Teka was the second Ethiopian Israeli to be shot dead by police this year. The latest killing expanded conversations about the discrimination and neglect of Israel’s 135,000 Ethiopian immigrant community with major media coverage.
Following the massive protests after the killing, one of the issues discussed has been the effectiveness of demonstrations.
Ella Yedaya of Shatil was one of many social change leaders interviewed for the cover story of “G” the weekend magazine of Israel’s financial newspaper “Globes,” in an article entitled “A guide to the Demonstrator – Street Smart,” by Chen Shalita.
Ella spoke about the how to think strategically about a demonstration, which she thinks ultimately needs to focus on a positive, alternative vision. “Reality has its own rules. There will always be surprises.
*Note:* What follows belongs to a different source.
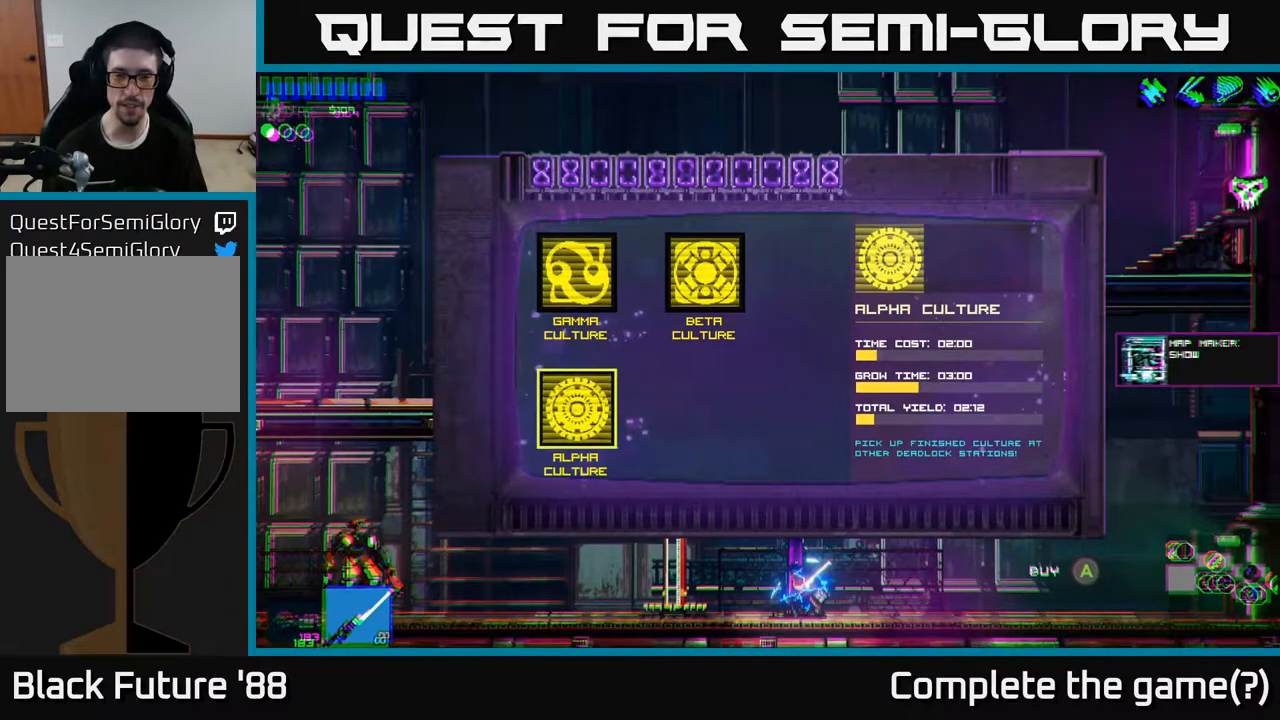
{"buttons": [], "left_stick": "center", "right_stick": "center", "events": [[417, "A", "down"], [500, "A", "up"]]}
It is always worthwhile for protests leaders — the ones who make the event Facebook, and the ones who interact with the media — to synchronize their messaging.”
She added that the protest’s message “should not stay in up in the air, but should translate into something specific.” She suggested that protestors should be thinking about some specific questions: “What is the real purpose [of a demonstration], do [the protestors] want to try to drum up public opinion — and if so, which public. Who exactly are they demonstrating against? In the case of the Ethiopian-Israeli protests, is [the protest] aimed at the officer who shot [Teka] or is it against the government? What do they want to happen?”
Michal Sella, the Director of Policy Change for Shatil, spoke about the role of the media in demonstrations, which she thinks is overblown. “At the end of the day, the media is what spurs the government to action, and in order for there to be media, there needs to be a sufficient number of protestors and noise.” But, she added, “No one thinks that we can solve a problem just by protests. But when they’re effective, they generate a slow change in consciousness, and from there it is easier to talk about policy changes [that can happen down the line].” NIF’s Director in Israel Mickey Gitzin noted that the political parties play a smaller role in demonstrations today. “For all kinds of reasons – including the Law for the Funding of Political Parties and the lack of infrastructures that once existed – the political parties no longer have the economic ability to organize demonstrations. But the social change organizations do, often due to our support.”
The article observes that the right sees assistance from NIF, whether funding for social change organizations or helping a demonstration as illegitimate. Gitzin said, “There is no major social issue connected to social equality that NIF is not linked to.”
Gitzin continued, “It is always good to create expanded partnerships. Even if there is a ‘price’ to being identified as ‘leftists,’ as happened when the Jewish Arab partnership Omdim Beyachad (Standing Together) stood alongside the Ethiopian Israelis. These solidarity partnerships help: if Arab women would have remained alone in their campaign to end violence against women, they would have not succeeded in raising the awareness they did without the support of MK Ayman Odeh, Arab citizens and Jewish women groups. Of course, there is still a long way until policies are changed. I’ve seen demonstrations of thousands that didn’t change a thing while small groups made a change.”